─── Texto proporcionado

«La muerte es el mayor de los pesares. La muerte es lo único que enfrentamos. Es todo en lo que pienso. Hay una única cuestión aquí: quiero vivir.»
Un antiguo mito griego cuenta que al principio de los tiempos cada ser humano conocía la fecha y hora exacta de su muerte. Aterrados, hombres y mujeres se refugiaban en cuevas a esperar juntos la llegada del final. No había sueños, planes ni proyectos. La implacable certeza de la muerte, precisa hasta los segundos, despojaba a la vida de cualquier sentido.
Al ver esto, los dioses decidieron otorgarle a la humanidad el don del olvido. De ahora en adelante cada uno estaría consciente de su propia muerte pero no sabría cómo ni cuando sucedería. Poco a poco los escondites fueron abandonados y comenzó la construcción, la búsqueda de un propósito y la proyección hacia el futuro protegidos por la apertura de la incertidumbre.

──────
─── Entradas proporcionadas

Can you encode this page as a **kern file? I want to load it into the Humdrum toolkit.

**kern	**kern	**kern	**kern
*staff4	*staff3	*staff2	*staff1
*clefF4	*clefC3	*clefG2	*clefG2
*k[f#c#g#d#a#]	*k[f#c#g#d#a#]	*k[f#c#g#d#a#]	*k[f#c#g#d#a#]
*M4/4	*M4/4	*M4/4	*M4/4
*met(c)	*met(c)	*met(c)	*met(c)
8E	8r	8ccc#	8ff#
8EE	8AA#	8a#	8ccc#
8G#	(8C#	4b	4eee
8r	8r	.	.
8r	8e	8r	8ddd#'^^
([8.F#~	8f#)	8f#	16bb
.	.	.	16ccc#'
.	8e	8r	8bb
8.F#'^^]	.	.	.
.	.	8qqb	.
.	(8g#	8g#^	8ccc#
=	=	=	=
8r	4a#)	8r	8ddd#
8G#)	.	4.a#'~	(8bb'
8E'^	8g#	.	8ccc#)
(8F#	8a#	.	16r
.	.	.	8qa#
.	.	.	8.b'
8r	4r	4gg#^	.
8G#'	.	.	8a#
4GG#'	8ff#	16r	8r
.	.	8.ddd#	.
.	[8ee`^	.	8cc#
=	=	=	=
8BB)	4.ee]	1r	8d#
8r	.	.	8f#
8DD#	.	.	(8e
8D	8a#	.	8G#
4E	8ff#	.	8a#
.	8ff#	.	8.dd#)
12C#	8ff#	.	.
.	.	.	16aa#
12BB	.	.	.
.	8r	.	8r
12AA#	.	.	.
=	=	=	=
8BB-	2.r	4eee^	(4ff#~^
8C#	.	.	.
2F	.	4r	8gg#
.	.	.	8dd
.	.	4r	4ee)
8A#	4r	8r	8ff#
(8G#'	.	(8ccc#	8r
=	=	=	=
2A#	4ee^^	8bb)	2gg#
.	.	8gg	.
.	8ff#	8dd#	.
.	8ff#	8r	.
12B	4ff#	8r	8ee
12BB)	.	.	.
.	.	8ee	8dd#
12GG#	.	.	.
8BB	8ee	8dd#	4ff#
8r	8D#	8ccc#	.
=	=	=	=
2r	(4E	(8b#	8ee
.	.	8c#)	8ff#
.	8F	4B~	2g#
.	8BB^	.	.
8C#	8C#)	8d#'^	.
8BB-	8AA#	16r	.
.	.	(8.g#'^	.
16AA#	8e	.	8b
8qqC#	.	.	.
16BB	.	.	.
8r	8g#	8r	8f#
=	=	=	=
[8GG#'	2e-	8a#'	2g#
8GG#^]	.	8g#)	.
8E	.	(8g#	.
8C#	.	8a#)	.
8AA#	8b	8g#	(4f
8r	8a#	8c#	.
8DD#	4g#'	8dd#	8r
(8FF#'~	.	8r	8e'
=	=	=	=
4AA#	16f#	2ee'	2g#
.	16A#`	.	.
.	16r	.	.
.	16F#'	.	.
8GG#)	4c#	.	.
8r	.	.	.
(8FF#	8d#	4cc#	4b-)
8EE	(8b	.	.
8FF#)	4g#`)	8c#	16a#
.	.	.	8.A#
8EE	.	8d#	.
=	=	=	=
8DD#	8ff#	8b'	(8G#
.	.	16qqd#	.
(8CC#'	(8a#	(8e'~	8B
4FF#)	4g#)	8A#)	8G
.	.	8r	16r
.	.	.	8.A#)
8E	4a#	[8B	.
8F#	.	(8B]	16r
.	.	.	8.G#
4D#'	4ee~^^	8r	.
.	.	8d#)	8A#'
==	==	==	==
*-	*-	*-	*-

──────

Preguntas de estudio:
(a) Por favor, extrae del texto sobre el mito griego el fragmento que empieza con las palabras que contienen "Un antiguo mito" y termina con "de cualquier sentido.".
(b) Según el texto sobre el mito griego, ¿qué don otorgaron los dioses a la humanidad?
El listado no guarda ninguna relación con el texto sobre el mito griego.

Tus respuestas:
(a)
Un antiguo mito griego cuenta que al principio de los tiempos cada ser humano conocía la fecha y hora exacta de su muerte. Aterrados, hombres y mujeres se refugiaban en cuevas a esperar juntos la llegada del final. No había sueños, planes ni proyectos. La implacable certeza de la muerte, precisa hasta los segundos, despojaba a la vida de cualquier sentido.

(b) El don del olvido.